**EXERCISE GOAL**
Give back exactly the lines of the data below, starting with the line that has "Prijavite s" and going on through the line that has "Açıklaması: SEEBRIG".

**TASK MATERIAL**
■ ■ ■

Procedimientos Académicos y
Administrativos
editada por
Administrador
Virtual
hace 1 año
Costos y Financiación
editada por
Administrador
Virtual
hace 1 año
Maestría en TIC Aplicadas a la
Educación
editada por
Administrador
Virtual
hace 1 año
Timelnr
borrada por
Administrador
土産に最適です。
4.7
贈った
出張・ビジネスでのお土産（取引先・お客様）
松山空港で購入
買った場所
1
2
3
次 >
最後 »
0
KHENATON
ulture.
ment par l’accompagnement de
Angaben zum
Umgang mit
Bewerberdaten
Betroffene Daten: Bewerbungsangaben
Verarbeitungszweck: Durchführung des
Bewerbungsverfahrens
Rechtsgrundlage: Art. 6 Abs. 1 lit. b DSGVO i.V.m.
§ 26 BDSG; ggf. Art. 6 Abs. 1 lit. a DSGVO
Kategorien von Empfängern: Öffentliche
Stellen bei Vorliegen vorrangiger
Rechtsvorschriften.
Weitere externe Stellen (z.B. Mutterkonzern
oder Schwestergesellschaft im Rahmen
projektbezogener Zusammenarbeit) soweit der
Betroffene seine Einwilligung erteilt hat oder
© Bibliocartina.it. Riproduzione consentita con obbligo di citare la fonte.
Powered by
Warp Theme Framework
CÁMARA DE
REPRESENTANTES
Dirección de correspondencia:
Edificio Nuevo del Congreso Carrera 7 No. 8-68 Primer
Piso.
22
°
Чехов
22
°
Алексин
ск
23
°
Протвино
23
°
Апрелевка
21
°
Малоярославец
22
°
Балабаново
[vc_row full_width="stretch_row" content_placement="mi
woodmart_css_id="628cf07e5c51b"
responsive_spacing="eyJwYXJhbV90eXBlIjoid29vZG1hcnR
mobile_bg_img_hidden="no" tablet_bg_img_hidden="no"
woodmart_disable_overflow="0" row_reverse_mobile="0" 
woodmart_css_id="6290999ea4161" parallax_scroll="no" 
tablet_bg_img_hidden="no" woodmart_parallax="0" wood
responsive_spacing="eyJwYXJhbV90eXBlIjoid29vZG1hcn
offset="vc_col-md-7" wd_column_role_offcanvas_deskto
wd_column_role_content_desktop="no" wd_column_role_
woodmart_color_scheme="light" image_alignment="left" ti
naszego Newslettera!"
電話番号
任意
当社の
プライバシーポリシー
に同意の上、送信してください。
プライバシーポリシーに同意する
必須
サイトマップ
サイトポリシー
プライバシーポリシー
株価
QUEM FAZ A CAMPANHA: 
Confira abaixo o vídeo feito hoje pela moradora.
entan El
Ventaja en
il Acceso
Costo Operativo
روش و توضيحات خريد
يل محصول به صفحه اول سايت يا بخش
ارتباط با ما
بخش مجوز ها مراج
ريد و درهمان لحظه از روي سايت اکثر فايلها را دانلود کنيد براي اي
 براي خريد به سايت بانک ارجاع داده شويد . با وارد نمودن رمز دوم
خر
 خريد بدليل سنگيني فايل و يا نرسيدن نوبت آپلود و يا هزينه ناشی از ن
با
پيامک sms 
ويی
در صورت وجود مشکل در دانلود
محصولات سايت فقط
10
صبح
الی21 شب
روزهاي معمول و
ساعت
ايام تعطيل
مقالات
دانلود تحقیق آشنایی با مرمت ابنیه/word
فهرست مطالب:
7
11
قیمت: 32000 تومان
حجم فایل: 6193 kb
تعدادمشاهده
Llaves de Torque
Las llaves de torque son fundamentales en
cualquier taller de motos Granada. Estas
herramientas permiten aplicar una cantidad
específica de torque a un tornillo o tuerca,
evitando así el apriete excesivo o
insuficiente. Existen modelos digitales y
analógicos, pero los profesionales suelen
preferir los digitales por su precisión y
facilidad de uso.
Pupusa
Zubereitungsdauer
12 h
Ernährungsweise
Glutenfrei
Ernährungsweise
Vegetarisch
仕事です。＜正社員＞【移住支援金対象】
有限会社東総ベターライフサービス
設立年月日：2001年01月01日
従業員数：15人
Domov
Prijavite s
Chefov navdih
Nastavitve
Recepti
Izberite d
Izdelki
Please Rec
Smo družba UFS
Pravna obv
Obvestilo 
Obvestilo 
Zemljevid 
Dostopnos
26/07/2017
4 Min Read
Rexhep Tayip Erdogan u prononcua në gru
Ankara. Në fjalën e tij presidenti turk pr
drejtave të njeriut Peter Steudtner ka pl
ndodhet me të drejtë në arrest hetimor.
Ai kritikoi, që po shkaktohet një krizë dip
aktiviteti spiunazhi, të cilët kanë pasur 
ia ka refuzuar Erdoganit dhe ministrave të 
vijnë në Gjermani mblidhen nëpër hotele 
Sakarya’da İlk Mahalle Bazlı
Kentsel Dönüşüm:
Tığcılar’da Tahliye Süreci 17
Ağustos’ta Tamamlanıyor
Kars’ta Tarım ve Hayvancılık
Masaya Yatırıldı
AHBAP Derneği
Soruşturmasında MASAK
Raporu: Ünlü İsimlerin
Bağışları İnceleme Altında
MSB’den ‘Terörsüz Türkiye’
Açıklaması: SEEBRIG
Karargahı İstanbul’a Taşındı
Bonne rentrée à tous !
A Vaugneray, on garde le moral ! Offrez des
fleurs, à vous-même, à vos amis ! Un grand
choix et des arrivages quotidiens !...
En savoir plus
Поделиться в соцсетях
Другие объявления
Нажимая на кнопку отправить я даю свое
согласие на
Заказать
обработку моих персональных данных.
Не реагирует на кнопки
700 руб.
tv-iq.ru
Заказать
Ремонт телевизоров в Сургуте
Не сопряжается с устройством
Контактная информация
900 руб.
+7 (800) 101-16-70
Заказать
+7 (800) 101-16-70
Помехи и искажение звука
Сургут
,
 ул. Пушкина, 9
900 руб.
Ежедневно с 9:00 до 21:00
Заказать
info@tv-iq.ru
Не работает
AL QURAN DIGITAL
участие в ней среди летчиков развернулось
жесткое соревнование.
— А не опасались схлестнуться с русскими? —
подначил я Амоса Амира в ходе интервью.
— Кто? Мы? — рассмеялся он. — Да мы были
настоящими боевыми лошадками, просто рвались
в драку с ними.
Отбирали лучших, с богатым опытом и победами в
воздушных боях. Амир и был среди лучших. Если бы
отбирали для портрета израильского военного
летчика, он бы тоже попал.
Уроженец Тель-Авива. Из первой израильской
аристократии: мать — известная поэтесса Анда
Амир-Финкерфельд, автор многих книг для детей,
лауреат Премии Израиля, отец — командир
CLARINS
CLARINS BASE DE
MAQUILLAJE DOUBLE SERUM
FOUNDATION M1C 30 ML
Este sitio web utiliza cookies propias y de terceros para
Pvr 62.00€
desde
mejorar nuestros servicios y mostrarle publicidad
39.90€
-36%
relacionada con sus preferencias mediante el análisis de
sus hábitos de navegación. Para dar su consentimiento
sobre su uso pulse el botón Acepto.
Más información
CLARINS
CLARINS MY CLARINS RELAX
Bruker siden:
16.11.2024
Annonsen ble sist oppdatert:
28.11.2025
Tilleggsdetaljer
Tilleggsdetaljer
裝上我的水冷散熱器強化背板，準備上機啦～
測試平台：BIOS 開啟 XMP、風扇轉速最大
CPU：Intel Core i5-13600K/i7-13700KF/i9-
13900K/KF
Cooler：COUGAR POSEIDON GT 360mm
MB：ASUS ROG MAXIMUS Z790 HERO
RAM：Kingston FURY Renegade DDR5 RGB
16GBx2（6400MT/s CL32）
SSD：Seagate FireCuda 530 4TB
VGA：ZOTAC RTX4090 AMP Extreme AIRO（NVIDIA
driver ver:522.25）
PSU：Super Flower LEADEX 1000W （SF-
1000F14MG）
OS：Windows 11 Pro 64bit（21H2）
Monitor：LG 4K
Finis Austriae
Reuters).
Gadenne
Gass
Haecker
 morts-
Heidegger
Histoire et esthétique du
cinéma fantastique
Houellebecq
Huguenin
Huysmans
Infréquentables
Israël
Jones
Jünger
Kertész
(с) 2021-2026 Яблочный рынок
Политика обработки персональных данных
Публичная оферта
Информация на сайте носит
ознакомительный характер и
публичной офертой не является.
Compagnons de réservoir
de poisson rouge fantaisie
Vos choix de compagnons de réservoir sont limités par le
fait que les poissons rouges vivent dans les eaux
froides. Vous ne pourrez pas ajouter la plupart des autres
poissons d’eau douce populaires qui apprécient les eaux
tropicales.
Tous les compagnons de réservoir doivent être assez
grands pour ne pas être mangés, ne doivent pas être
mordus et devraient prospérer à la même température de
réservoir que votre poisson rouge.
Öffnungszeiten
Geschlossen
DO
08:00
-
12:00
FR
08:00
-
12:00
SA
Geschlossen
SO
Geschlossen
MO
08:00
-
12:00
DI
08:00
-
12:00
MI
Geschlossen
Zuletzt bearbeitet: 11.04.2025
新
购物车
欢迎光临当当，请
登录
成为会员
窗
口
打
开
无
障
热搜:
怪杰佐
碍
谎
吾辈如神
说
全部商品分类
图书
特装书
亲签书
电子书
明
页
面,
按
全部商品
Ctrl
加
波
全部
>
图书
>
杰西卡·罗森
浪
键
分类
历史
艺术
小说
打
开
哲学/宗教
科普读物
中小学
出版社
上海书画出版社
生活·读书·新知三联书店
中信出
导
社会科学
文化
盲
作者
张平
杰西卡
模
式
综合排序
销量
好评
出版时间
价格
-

■ ■ ■

**SOLUTION BELOW**
Prijavite s
Chefov navdih
Nastavitve
Recepti
Izberite d
Izdelki
Please Rec
Smo družba UFS
Pravna obv
Obvestilo 
Obvestilo 
Zemljevid 
Dostopnos
26/07/2017
4 Min Read
Rexhep Tayip Erdogan u prononcua në gru
Ankara. Në fjalën e tij presidenti turk pr
drejtave të njeriut Peter Steudtner ka pl
ndodhet me të drejtë në arrest hetimor.
Ai kritikoi, që po shkaktohet një krizë dip
aktiviteti spiunazhi, të cilët kanë pasur 
ia ka refuzuar Erdoganit dhe ministrave të 
vijnë në Gjermani mblidhen nëpër hotele 
Sakarya’da İlk Mahalle Bazlı
Kentsel Dönüşüm:
Tığcılar’da Tahliye Süreci 17
Ağustos’ta Tamamlanıyor
Kars’ta Tarım ve Hayvancılık
Masaya Yatırıldı
AHBAP Derneği
Soruşturmasında MASAK
Raporu: Ünlü İsimlerin
Bağışları İnceleme Altında
MSB’den ‘Terörsüz Türkiye’
Açıklaması: SEEBRIG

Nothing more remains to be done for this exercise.